La réalité de l’activité physique antérieurement développée par la victime est en outre attestée par son fils.
Un autre témoin atteste de l’affiliation de M. X à la Fédération Française de Randonnée dans le cadre du club des marcheurs de la vallée de la Dordogne, ce témoin indiquant avoir constaté que l’intéressé participe beaucoup moins aux sorties organisées par l’association et avoir constaté qu’il se fatiguait vite, les longues marches lui étant devenues pénibles et l’empêchant de participer comme il le faisait auparavant aux sorties programmées sur plusieurs jours.
Au vu de ces éléments, c’est à juste titre que les premiers juges ont reconnu l’existence d’un préjudice d’agrément et alloué de ce chef à M. X la somme de 3.000 euros.
Le jugement entrepris sera donc confirmé de ce chef.
3- Sur les dépens et frais irrépétibles:
Les premiers juges n’ont pas statué sur les dépens de première instance.

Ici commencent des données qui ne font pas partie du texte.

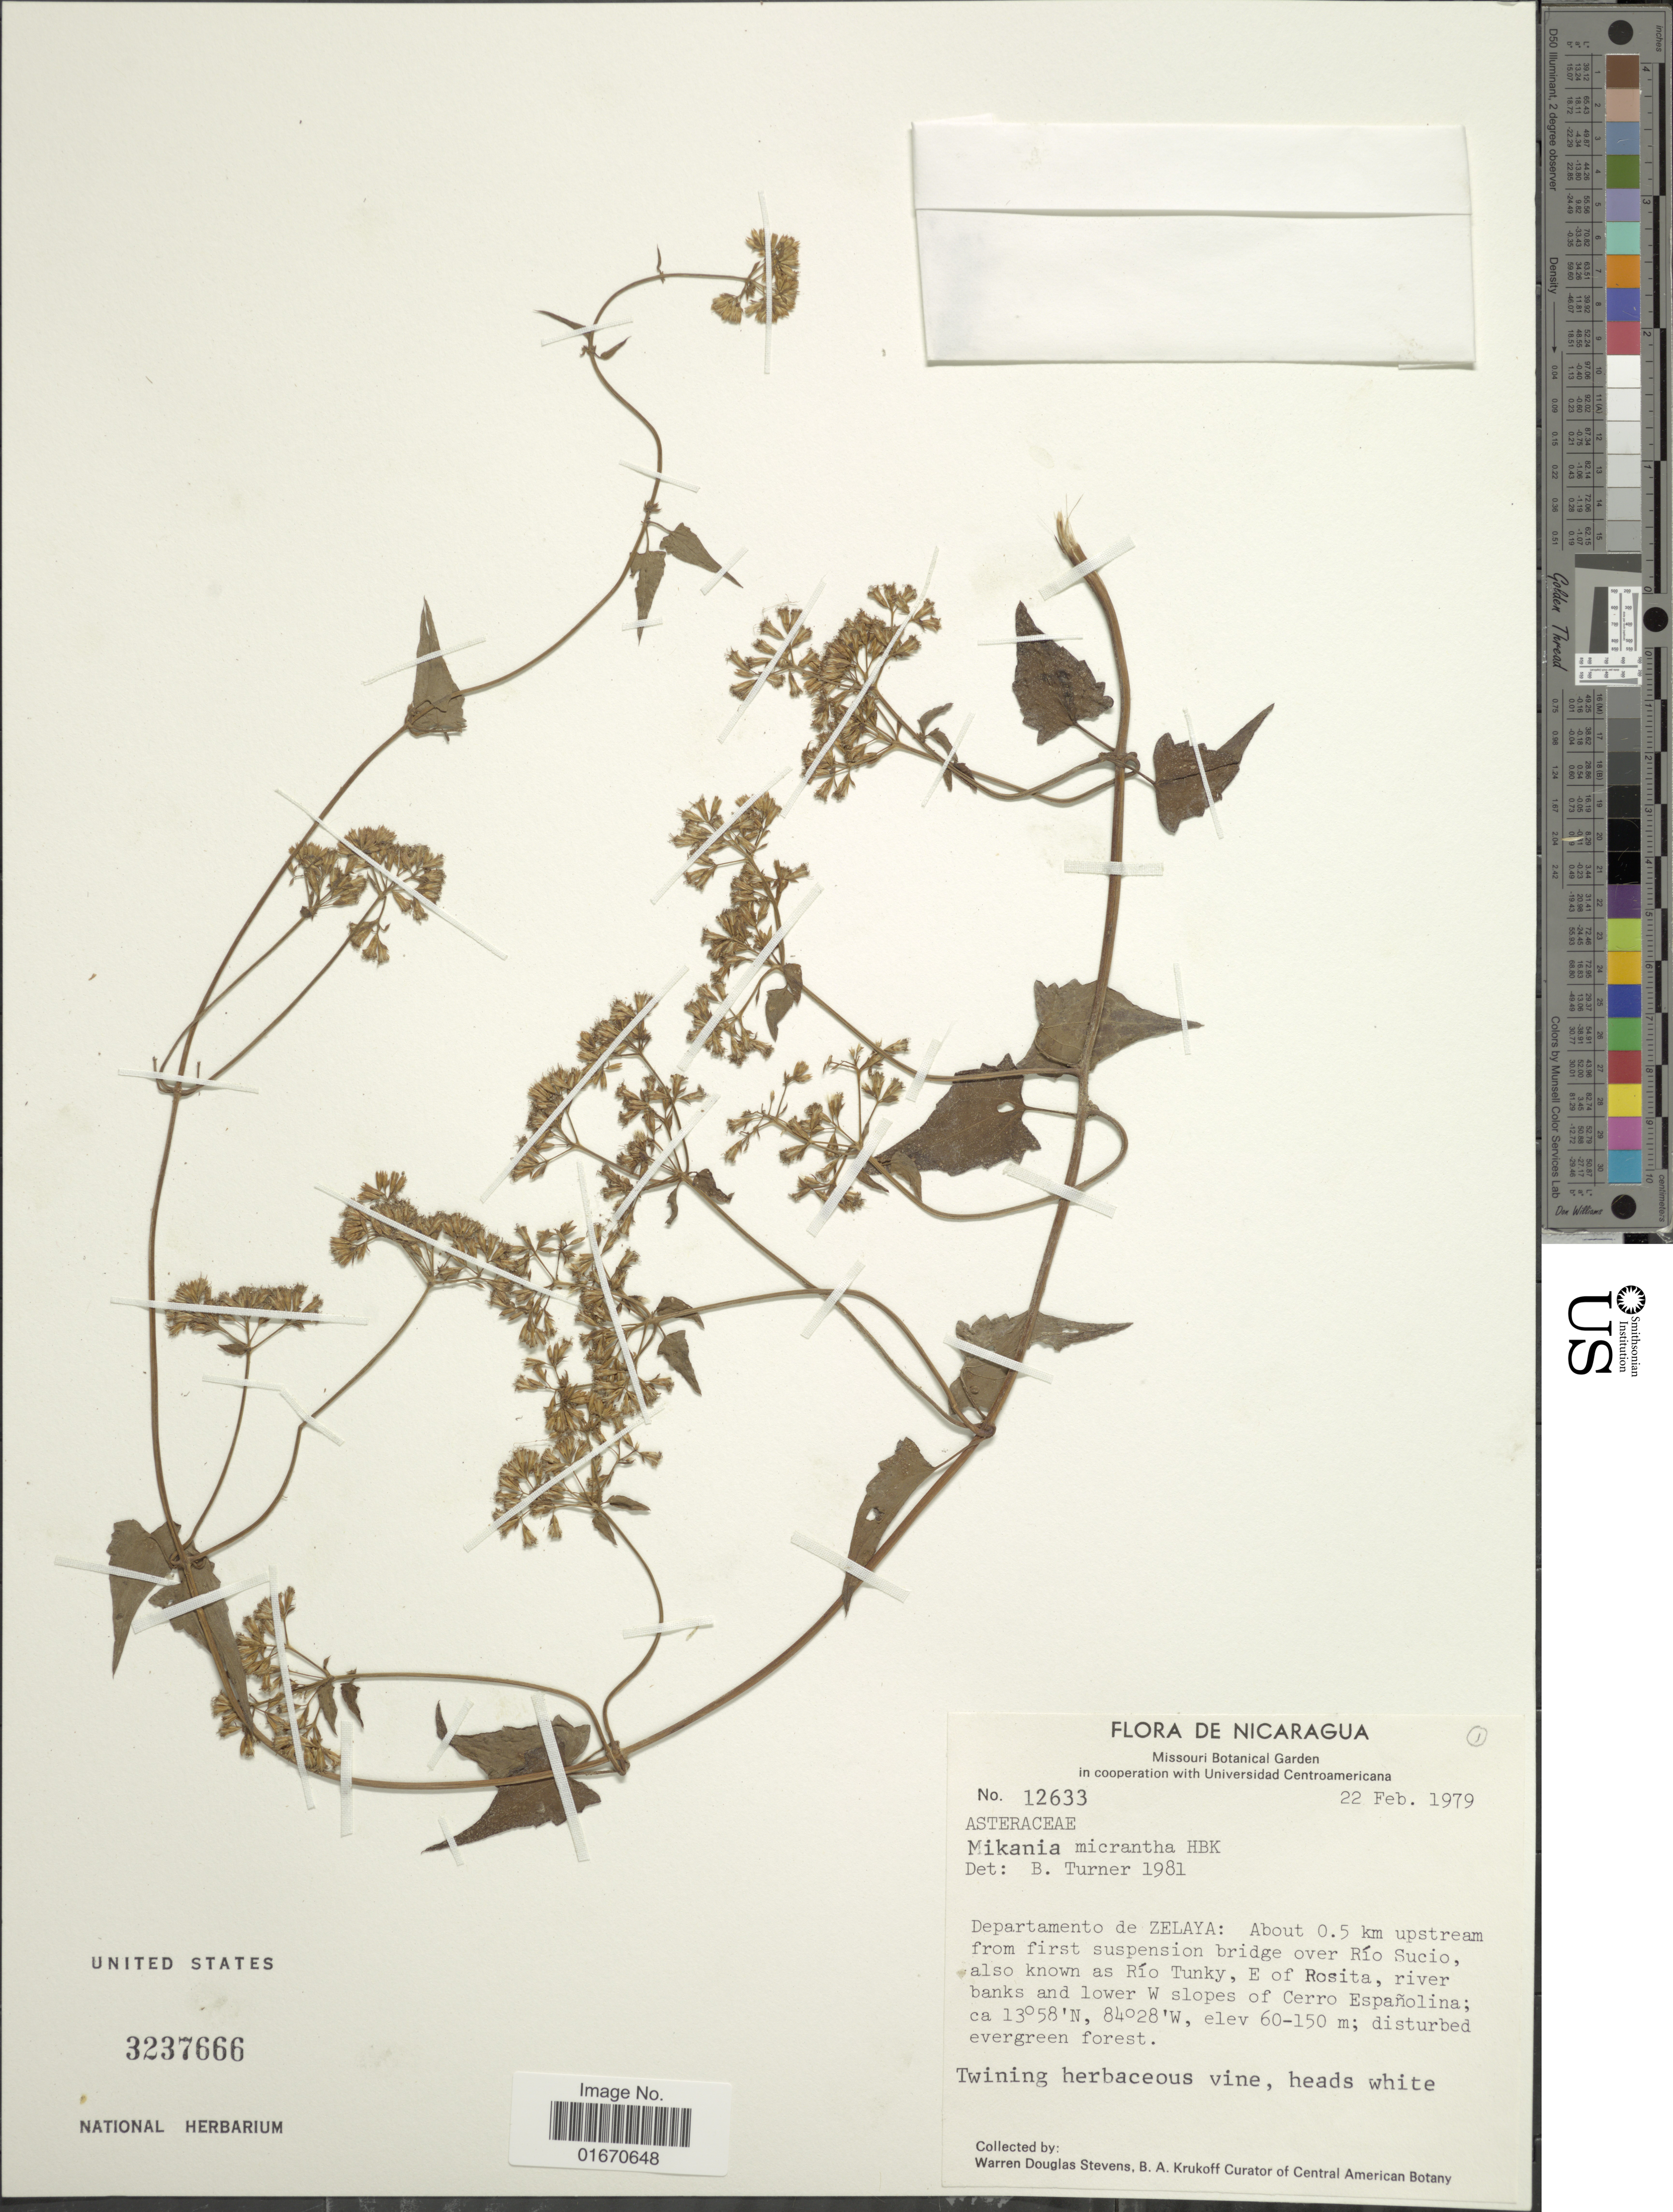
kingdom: Plantae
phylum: Tracheophyta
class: Magnoliopsida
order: Asterales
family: Asteraceae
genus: Mikania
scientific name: Mikania micrantha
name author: Kunth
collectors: W. D. Stevens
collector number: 12633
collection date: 1979-02-22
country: Nicaragua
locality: Departamento de Zelaya, about 0.5 km upstream from first suspension bridge over Rio Sucio, also known as Rio Tunky, E of Rosita, river banks and lower W slopes of Cerro Espanolina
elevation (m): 60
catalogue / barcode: US 3237666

En application des l’article 696 du code de procédure civile, la société SNPE, partie perdante, sera condamnée aux dépens de première instance et d’appel.
L’équité commande en outre de la condamner à payer à M. X la somme de 1.500 euros sur le fondement des dispositions de l’article 700 du code de procédure civile.
PAR CES MOTIFS
La cour,
Infirme partiellement le jugement entrepris en ce qui concerne l’indemnisation allouée au titre des souffrances physiques et morales ;
Statuant à nouveau de ce chef,
Déboute M. X de sa demande d’indemnisation formée au titre des souffrances physiques ;
Condamne la société SNPE à payer à M. X la somme de 10.000 euros à titre de dommages-intérêts en réparation du préjudice subi par suite des souffrances morales endurées ;
Confirme pour le surplus le jugement entrepris ;
Y ajoutant,
Condamne la société SNPE à payer à M. X la somme de 1.500 euros en application des dispositions de l’article 700 du code de procédure civile ;
Condamne la société SNPE aux dépens de première instance et d’appel.
Signé par madame Marie-Paule Menu, présidente, et par madame Sylvaine Déchamps, greffière, à laquelle la minute de la décision a été remise par le magistrat signataire.